A partir dessa suposição básica, três consequências lógicas foram ensinadas por Pelágio. A primeira é que os homens vêm ao mundo sem qualquer consequência do pecado de Adão e sem qualquer fraqueza moral decorrente dos atos passados dos homens. Quando Adão livremente escolheu pecar, tal decisão não afetou sua natureza em nada, tampouco a da sua descendência. 

Segundo Pelágio, “Antes da ação de sua própria vontade só existe no homem aquilo que Deus fez. Afirmou que “Assim como somos criados sem virtude, também somos criados sem vício”. Em outras palavras, “Nada do que é bom e do que é mau – por causa dos quais somos louváveis ou censuráveis, nasce conosco – é, antes, feito por nós; pois nascemos com capacidade para qualquer um dos dois, mas não somos providos de nenhum” (citação de B. B. Warfield). Assim, os homens, como Adão, estão inteiramente livres para escolher, a qualquer momento, o bem e o mal.

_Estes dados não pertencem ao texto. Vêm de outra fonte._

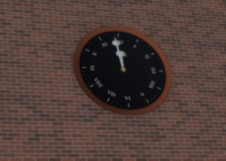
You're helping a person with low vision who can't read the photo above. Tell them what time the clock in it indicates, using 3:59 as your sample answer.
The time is 11:59
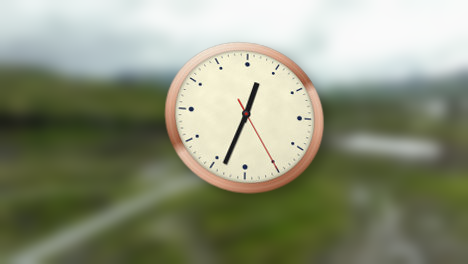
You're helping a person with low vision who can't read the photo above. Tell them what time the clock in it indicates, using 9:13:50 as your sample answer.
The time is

Nesse sentido, cada filho de Adão nasce como o pai da raça foi criado, sem culpa e sem natureza depravada, isto é, sem tal coisa conhecida como “pecado original”, e sem a inevitabilidade de pecar. Na prática, a única diferença entre Adão e seus descendentes – e, para Pelágio, é isso que explica a universalidade do pecado -, é que contra todos os filhos de Adão pesam a educação errada, o mau exemplo e o hábito de pecar.

Para explicar a força do hábito no mundo, Pelágio divide a história em períodos progressivos marcados pela manifestação da “graça de Deus” (meramente externa, como veremos). Primeiro, os homens podiam ser perfeitos moralmente somente por meio da luz da natureza, mas com a corrupção dos costumes Deus concedeu a lei. Mas após a lei os maus hábitos voltaram a crescer e a lei se tornou insuficiente para curar a humanidade, momento em que Jesus Cristo foi dado para perdão de pecados, para exortar com o seu ensino e para ser exemplo de vida santa.

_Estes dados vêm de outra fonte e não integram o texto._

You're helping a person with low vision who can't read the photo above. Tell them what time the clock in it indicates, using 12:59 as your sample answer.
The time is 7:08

Observa-se que Pelágio consente com a realidade da deterioração progressiva do comportamento da humanidade, a ponto de vir a ser conveniente, como uma espécie de reforço, a doação da lei e a vinda de Cristo, mas sem jamais admitir qualquer corrupção da natureza.

Como é fato evidente que todos os homens morrem, e os pelagianos não podiam consentir que a morte era a consequência do pecado, sob pena de inevitavelmente admitir que o pecado de Adão alcançou todos os homens, afirmaram que o primeiro pai foi criado mortal e que a morte física é própria da natureza humana, de forma que morreria, quer tivesse pecado, quer não.

A segunda consequência lógica da doutrina fundamental de Pelágio é a sua afirmação de que todos os homens poderiam ser sem pecado, caso desejassem. Ele afirmou consistentemente que muitos santos, mesmo antes de Jesus Cristo, tinham de fato vivido livres do pecado. Com efeito, os pelagianos se gabavam por afirmar a plena integridade do livre-arbítrio para escolher o bem, que, segundo Juliano, está “tão completo após o pecado quanto era antes do pecado” (citação de Warfield).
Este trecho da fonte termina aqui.